Data provided |
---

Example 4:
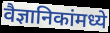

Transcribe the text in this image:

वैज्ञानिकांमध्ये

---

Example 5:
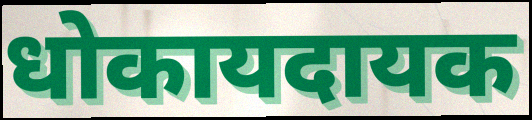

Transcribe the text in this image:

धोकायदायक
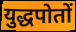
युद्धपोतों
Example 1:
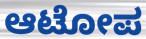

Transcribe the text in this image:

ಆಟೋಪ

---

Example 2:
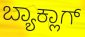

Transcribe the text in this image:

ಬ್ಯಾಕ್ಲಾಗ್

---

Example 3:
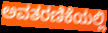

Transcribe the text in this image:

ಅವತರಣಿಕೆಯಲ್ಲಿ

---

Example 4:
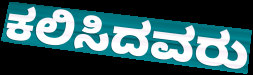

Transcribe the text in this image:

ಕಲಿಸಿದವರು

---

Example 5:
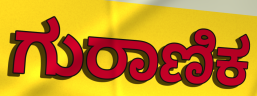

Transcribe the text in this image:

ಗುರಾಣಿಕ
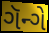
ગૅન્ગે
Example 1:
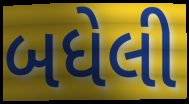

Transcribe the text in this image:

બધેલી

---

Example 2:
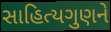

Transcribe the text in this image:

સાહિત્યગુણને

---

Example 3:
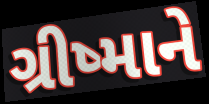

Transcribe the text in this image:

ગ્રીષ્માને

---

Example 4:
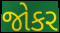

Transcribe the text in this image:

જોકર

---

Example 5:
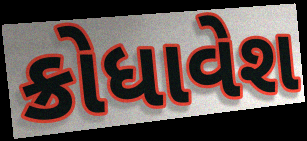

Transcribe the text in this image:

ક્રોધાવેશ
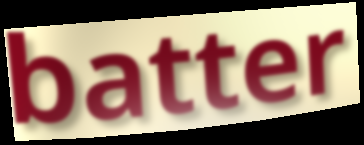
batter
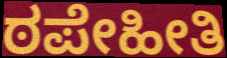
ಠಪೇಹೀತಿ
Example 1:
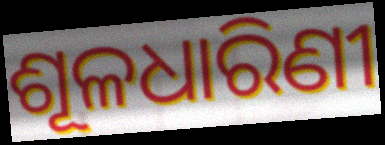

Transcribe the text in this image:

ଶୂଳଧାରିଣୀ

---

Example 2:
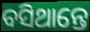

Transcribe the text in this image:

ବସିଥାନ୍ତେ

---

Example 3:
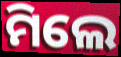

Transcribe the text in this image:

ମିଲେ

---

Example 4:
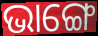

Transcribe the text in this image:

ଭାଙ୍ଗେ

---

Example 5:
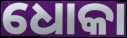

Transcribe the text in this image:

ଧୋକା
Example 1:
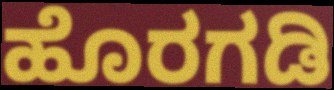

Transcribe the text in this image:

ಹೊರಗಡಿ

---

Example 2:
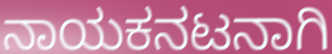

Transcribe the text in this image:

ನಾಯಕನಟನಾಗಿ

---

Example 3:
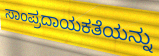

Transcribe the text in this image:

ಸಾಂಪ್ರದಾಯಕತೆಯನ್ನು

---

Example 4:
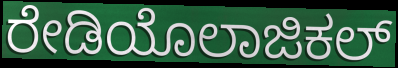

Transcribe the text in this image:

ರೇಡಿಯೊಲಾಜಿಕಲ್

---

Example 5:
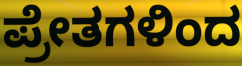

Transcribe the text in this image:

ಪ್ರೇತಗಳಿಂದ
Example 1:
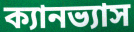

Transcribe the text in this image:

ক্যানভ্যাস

Prompt |
Write out the records above once more, word for word, with no pictures.

Task solution |
---

Example 4:

Transcribe the text in this image:

वैज्ञानिकांमध्ये

---

Example 5:

Transcribe the text in this image:

धोकायदायक
युद्धपोतों
Example 1:

Transcribe the text in this image:

ಆಟೋಪ

---

Example 2:

Transcribe the text in this image:

ಬ್ಯಾಕ್ಲಾಗ್

---

Example 3:

Transcribe the text in this image:

ಅವತರಣಿಕೆಯಲ್ಲಿ

---

Example 4:

Transcribe the text in this image:

ಕಲಿಸಿದವರು

---

Example 5:

Transcribe the text in this image:

ಗುರಾಣಿಕ
ગૅન્ગે
Example 1:

Transcribe the text in this image:

બધેલી

---

Example 2:

Transcribe the text in this image:

સાહિત્યગુણને

---

Example 3:

Transcribe the text in this image:

ગ્રીષ્માને

---

Example 4:

Transcribe the text in this image:

જોકર

---

Example 5:

Transcribe the text in this image:

ક્રોધાવેશ
batter
ಠಪೇಹೀತಿ
Example 1:

Transcribe the text in this image:

ଶୂଳଧାରିଣୀ

---

Example 2:

Transcribe the text in this image:

ବସିଥାନ୍ତେ

---

Example 3:

Transcribe the text in this image:

ମିଲେ

---

Example 4:

Transcribe the text in this image:

ଭାଙ୍ଗେ

---

Example 5:

Transcribe the text in this image:

ଧୋକା
Example 1:

Transcribe the text in this image:

ಹೊರಗಡಿ

---

Example 2:

Transcribe the text in this image:

ನಾಯಕನಟನಾಗಿ

---

Example 3:

Transcribe the text in this image:

ಸಾಂಪ್ರದಾಯಕತೆಯನ್ನು

---

Example 4:

Transcribe the text in this image:

ರೇಡಿಯೊಲಾಜಿಕಲ್

---

Example 5:

Transcribe the text in this image:

ಪ್ರೇತಗಳಿಂದ
Example 1:

Transcribe the text in this image:

ক্যানভ্যাস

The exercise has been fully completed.